[RECORDED DATA — start]

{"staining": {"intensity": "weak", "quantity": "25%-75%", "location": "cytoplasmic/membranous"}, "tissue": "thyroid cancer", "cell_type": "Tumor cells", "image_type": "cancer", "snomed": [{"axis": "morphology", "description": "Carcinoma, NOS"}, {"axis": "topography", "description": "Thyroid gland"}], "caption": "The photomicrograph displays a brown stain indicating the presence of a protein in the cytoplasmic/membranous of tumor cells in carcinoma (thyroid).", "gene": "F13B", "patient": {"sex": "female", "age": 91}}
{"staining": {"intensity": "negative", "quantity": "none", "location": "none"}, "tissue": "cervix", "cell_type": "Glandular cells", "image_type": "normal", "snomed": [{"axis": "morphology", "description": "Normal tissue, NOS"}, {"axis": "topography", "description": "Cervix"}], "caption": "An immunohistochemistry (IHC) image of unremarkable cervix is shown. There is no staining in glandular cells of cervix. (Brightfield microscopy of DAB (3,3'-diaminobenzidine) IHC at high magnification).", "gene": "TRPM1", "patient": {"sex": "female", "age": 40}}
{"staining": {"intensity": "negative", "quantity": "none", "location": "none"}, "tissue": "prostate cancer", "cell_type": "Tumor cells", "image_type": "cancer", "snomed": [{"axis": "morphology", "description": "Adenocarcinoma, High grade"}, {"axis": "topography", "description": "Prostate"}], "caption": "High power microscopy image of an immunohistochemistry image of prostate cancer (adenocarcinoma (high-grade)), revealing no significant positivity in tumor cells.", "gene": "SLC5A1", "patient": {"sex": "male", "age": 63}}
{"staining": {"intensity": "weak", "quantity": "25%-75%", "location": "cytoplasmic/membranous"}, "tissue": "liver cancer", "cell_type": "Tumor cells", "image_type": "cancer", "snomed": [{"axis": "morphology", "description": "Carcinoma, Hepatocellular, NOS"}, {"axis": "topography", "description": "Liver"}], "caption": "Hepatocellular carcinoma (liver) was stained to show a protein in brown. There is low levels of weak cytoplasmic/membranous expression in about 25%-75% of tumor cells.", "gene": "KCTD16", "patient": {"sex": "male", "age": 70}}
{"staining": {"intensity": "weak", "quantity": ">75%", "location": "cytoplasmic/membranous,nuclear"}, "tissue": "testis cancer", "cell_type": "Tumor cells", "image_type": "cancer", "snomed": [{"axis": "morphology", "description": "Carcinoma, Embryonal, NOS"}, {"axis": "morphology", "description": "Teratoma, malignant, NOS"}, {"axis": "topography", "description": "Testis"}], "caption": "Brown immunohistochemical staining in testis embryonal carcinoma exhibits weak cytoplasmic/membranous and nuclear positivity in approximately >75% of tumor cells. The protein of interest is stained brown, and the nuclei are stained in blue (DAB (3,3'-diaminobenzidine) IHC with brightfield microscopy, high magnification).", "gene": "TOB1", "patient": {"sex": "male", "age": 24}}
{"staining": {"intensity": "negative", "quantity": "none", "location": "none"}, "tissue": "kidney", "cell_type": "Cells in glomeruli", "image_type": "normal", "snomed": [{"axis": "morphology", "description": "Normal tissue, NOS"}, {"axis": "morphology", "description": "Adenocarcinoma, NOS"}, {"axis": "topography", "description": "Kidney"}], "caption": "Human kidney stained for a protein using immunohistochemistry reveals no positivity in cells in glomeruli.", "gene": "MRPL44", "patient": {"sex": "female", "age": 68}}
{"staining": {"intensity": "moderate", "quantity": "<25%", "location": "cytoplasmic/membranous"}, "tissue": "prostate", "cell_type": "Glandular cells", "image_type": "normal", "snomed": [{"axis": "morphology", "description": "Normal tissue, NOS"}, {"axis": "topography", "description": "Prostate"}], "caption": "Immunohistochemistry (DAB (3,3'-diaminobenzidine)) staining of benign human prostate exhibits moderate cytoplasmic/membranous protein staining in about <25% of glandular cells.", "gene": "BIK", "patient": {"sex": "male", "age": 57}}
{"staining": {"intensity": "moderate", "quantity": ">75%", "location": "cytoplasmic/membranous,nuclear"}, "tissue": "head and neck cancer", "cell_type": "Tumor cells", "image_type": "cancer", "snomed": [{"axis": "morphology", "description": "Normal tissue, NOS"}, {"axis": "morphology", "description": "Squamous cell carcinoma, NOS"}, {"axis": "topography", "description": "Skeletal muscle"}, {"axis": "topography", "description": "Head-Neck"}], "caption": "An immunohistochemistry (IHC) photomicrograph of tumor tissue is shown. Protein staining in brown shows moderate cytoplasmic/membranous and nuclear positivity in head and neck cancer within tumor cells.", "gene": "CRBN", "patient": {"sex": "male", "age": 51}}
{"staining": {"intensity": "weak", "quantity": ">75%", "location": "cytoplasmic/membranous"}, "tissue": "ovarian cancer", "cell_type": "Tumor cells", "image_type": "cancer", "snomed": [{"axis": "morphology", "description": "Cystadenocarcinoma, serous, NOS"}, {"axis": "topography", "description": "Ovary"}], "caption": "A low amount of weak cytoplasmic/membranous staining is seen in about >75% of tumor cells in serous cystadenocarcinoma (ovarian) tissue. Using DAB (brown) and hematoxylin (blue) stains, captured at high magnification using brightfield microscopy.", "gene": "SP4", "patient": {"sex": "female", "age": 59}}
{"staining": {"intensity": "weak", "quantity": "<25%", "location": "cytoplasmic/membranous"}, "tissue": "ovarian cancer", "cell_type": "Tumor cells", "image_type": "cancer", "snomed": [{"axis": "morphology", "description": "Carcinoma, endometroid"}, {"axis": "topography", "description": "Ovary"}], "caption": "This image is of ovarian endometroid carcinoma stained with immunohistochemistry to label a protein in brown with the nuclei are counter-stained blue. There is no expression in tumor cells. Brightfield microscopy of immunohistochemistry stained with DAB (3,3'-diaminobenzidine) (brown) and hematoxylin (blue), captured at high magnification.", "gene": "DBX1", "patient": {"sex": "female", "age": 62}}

[RECORDED DATA — finish]

* PROBLEM STATEMENT: For the listing above, print only the lines starting at the line containing "immunohistochemistry (IHC) image" and ending at the line containing "carcinoma (liver) was", exactly, both included.

* OUTPUT:
{"staining": {"intensity": "negative", "quantity": "none", "location": "none"}, "tissue": "cervix", "cell_type": "Glandular cells", "image_type": "normal", "snomed": [{"axis": "morphology", "description": "Normal tissue, NOS"}, {"axis": "topography", "description": "Cervix"}], "caption": "An immunohistochemistry (IHC) image of unremarkable cervix is shown. There is no staining in glandular cells of cervix. (Brightfield microscopy of DAB (3,3'-diaminobenzidine) IHC at high magnification).", "gene": "TRPM1", "patient": {"sex": "female", "age": 40}}
{"staining": {"intensity": "negative", "quantity": "none", "location": "none"}, "tissue": "prostate cancer", "cell_type": "Tumor cells", "image_type": "cancer", "snomed": [{"axis": "morphology", "description": "Adenocarcinoma, High grade"}, {"axis": "topography", "description": "Prostate"}], "caption": "High power microscopy image of an immunohistochemistry image of prostate cancer (adenocarcinoma (high-grade)), revealing no significant positivity in tumor cells.", "gene": "SLC5A1", "patient": {"sex": "male", "age": 63}}
{"staining": {"intensity": "weak", "quantity": "25%-75%", "location": "cytoplasmic/membranous"}, "tissue": "liver cancer", "cell_type": "Tumor cells", "image_type": "cancer", "snomed": [{"axis": "morphology", "description": "Carcinoma, Hepatocellular, NOS"}, {"axis": "topography", "description": "Liver"}], "caption": "Hepatocellular carcinoma (liver) was stained to show a protein in brown. There is low levels of weak cytoplasmic/membranous expression in about 25%-75% of tumor cells.", "gene": "KCTD16", "patient": {"sex": "male", "age": 70}}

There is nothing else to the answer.